(Stored data)
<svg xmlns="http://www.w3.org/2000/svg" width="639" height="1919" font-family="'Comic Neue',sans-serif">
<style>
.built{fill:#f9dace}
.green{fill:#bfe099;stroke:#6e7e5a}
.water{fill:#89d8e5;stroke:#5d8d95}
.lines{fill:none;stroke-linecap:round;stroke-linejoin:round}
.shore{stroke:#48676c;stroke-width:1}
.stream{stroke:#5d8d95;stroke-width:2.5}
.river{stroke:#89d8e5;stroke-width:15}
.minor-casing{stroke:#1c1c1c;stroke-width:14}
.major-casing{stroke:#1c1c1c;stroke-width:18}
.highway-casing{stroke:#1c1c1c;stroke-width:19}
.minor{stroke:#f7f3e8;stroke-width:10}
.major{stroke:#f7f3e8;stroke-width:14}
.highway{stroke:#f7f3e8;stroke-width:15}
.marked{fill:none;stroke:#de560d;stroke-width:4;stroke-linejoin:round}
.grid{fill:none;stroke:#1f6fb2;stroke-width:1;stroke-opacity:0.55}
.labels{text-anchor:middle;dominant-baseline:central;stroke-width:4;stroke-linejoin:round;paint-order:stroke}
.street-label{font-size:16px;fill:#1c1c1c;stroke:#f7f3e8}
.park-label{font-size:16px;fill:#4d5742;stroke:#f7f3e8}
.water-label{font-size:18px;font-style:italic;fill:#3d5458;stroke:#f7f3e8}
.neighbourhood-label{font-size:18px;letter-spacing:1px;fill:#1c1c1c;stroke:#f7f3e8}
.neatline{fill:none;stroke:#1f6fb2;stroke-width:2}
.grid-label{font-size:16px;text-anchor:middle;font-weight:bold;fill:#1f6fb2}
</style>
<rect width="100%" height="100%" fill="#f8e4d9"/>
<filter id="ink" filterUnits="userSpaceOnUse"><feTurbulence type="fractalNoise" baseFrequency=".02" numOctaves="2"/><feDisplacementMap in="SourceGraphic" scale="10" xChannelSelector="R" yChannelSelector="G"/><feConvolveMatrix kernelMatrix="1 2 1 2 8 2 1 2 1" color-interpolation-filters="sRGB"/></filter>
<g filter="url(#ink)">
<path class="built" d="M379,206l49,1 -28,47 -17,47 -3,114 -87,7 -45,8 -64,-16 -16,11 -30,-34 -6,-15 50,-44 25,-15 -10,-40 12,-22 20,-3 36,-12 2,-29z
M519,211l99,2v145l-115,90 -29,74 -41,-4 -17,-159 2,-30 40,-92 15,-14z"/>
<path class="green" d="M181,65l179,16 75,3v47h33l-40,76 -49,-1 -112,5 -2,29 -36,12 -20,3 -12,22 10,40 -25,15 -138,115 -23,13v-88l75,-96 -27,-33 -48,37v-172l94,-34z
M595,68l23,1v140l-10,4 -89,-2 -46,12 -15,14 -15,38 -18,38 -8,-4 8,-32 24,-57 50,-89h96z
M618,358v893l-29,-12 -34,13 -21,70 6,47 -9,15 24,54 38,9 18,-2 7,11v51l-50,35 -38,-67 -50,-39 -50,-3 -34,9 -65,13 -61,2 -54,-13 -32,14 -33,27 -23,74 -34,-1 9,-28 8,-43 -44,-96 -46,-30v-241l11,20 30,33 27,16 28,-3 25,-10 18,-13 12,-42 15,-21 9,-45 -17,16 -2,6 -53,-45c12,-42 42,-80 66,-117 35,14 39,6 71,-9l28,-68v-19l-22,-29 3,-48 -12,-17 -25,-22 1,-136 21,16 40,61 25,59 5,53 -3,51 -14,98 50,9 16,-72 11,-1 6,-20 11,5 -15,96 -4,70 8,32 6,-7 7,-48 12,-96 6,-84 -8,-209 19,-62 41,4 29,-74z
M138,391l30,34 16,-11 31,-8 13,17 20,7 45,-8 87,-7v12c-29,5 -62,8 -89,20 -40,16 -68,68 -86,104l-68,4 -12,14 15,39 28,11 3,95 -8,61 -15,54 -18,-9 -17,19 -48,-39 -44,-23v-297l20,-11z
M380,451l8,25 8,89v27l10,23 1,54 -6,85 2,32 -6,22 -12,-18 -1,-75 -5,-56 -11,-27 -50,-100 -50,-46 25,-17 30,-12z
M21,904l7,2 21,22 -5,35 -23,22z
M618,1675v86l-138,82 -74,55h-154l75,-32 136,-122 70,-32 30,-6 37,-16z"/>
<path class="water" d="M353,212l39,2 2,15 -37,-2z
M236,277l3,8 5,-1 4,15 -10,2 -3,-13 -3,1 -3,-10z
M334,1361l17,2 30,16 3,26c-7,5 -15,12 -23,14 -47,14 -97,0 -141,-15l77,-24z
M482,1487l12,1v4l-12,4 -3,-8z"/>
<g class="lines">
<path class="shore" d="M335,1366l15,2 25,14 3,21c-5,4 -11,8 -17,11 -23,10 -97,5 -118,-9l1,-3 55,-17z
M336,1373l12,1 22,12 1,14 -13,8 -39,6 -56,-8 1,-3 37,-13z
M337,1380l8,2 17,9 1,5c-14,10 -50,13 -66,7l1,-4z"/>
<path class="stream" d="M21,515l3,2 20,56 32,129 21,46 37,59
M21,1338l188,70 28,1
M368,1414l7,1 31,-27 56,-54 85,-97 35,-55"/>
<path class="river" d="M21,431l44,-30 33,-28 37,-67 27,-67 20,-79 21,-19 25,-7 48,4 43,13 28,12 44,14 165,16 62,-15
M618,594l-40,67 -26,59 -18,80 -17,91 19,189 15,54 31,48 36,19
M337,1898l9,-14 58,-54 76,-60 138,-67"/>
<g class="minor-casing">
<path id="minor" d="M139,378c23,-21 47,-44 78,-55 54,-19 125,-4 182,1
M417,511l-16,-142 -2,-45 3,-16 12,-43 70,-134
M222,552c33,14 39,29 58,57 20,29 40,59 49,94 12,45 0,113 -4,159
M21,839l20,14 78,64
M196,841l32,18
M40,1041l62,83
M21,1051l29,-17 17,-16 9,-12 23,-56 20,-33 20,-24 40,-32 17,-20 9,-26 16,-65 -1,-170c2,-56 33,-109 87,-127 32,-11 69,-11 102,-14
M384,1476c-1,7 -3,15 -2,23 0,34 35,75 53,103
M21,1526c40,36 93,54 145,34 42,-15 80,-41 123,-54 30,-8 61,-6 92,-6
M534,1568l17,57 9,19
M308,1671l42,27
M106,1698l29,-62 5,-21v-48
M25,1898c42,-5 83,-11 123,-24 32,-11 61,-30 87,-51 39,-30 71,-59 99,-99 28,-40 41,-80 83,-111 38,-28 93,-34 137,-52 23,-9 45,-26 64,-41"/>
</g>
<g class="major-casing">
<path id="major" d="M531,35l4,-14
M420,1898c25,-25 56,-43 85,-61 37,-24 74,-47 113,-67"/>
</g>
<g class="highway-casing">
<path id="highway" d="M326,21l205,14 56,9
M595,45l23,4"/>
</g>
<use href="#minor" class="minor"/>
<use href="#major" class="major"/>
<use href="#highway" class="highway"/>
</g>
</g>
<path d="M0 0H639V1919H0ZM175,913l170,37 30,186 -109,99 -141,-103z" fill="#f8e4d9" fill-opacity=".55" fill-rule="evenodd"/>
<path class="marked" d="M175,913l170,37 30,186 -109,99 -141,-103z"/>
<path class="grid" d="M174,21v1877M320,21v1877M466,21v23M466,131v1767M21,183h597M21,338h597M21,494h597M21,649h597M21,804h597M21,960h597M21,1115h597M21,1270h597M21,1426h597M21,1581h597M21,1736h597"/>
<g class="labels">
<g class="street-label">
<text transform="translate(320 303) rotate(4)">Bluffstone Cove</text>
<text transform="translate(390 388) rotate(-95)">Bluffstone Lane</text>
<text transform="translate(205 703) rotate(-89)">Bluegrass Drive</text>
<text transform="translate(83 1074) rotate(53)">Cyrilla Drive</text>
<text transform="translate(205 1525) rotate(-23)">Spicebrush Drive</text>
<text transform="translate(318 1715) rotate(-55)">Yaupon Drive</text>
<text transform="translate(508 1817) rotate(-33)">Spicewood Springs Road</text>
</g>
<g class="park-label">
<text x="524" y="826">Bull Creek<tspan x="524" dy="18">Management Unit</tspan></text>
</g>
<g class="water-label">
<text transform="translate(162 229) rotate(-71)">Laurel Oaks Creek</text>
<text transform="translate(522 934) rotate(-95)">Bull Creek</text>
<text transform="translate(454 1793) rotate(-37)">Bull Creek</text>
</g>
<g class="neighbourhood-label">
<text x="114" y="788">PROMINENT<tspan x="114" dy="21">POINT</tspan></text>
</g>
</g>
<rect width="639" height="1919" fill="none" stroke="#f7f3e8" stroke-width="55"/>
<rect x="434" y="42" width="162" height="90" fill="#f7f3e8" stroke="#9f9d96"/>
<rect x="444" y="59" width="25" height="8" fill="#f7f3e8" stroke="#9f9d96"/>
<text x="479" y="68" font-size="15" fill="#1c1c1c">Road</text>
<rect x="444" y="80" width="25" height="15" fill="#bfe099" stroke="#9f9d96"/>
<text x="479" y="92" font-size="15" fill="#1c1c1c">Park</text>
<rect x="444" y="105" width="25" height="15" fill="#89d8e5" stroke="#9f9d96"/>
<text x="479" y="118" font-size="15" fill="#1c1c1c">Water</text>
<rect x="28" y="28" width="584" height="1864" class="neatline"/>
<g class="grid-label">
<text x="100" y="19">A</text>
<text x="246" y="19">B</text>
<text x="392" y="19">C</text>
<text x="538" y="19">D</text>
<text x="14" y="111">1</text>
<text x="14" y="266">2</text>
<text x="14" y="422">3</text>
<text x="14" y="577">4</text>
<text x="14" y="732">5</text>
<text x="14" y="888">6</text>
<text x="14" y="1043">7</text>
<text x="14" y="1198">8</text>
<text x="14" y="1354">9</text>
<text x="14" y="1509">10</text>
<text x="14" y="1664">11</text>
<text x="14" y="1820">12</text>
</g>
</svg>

* * *

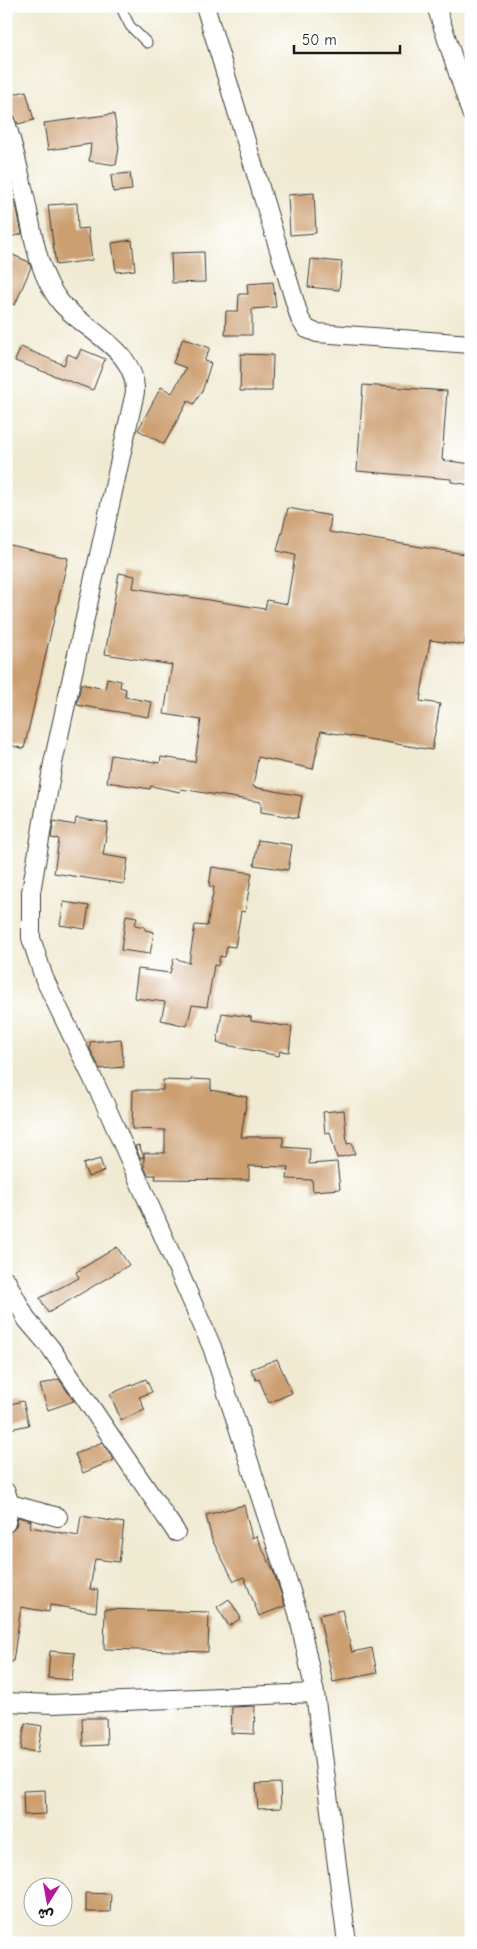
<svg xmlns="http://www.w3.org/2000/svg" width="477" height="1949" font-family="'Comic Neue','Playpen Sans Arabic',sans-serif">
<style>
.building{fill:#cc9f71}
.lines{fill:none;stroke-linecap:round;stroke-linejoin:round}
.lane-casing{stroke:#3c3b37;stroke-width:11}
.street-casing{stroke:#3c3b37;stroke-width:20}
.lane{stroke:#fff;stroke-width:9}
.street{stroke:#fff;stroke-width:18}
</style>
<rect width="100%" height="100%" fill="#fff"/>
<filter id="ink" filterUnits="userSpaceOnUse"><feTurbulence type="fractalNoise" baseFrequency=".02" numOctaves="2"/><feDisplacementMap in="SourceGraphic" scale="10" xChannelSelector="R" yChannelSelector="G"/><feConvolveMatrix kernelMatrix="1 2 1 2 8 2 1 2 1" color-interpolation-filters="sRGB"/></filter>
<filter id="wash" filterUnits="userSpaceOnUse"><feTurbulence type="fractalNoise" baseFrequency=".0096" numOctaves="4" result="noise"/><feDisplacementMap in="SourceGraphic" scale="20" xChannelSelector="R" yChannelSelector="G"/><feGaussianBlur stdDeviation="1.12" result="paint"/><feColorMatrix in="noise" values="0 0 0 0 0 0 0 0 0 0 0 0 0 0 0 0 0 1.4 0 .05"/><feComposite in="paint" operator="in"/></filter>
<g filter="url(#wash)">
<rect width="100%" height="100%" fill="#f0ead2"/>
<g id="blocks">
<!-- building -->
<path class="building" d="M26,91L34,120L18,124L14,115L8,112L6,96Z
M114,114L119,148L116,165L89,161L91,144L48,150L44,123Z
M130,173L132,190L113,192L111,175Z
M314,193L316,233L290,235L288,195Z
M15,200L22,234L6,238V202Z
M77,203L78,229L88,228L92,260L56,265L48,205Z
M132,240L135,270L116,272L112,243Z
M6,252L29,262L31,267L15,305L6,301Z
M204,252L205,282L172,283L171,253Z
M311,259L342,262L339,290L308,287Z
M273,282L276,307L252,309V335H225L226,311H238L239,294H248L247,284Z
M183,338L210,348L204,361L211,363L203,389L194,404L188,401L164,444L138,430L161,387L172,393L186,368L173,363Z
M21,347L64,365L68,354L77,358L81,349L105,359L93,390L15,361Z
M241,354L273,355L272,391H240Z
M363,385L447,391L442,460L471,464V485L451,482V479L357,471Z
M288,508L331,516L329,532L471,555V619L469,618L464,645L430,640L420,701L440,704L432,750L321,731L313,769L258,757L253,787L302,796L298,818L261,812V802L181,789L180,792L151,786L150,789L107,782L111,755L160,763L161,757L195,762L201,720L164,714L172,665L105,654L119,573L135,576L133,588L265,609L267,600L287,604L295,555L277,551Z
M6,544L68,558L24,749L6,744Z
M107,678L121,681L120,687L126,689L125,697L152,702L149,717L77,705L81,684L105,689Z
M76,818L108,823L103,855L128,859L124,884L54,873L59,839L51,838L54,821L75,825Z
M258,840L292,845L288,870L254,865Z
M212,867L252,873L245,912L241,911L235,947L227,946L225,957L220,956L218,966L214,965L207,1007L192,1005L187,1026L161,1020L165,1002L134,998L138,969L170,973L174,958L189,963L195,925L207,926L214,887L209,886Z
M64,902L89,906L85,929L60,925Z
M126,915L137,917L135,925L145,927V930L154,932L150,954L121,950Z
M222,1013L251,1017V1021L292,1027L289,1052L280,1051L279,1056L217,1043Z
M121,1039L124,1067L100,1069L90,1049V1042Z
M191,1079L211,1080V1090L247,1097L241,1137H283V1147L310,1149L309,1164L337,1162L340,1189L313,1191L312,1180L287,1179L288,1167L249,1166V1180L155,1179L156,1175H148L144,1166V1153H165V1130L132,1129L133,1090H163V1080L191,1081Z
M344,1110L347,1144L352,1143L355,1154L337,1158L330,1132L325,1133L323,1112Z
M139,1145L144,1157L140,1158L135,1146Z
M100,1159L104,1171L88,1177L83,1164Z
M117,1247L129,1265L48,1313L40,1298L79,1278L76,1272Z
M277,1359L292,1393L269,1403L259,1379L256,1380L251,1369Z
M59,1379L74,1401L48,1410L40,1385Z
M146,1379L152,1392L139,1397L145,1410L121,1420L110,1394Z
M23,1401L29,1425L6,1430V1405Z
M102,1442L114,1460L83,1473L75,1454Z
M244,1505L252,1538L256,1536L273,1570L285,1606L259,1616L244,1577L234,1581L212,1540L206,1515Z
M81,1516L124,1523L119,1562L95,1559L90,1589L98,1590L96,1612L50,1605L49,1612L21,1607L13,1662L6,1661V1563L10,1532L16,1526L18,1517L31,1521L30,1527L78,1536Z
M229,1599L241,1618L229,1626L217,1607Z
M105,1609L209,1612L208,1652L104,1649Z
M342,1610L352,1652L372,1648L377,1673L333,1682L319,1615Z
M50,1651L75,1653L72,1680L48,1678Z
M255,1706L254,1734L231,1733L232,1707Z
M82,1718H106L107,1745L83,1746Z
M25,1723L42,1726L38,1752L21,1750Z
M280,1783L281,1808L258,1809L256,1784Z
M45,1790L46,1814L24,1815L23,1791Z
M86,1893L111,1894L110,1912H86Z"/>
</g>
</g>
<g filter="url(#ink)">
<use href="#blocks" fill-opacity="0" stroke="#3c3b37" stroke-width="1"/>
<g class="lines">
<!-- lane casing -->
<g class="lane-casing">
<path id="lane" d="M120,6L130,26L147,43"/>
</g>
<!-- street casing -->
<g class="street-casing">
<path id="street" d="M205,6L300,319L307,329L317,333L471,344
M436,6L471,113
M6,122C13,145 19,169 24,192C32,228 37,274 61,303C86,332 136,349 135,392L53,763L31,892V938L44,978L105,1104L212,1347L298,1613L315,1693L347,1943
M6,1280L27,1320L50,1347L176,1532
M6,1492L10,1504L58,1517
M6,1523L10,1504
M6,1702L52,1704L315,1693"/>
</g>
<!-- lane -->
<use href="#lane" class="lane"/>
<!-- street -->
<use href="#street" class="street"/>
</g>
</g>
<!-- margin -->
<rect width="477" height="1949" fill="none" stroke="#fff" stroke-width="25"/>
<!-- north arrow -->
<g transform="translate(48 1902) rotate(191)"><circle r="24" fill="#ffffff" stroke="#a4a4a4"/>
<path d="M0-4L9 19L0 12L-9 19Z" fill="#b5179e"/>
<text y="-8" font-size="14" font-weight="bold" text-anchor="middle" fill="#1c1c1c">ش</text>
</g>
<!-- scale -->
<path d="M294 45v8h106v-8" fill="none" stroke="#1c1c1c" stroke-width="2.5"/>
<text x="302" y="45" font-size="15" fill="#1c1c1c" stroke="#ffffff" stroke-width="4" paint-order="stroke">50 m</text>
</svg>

Work item:
In the lines above, spot each one that contains the word "anchor" and copy it.

Written answer:
.labels{text-anchor:middle;dominant-baseline:central;stroke-width:4;stroke-linejoin:round;paint-order:stroke}
.grid-label{font-size:16px;text-anchor:middle;font-weight:bold;fill:#1f6fb2}
<text y="-8" font-size="14" font-weight="bold" text-anchor="middle" fill="#1c1c1c">ش</text>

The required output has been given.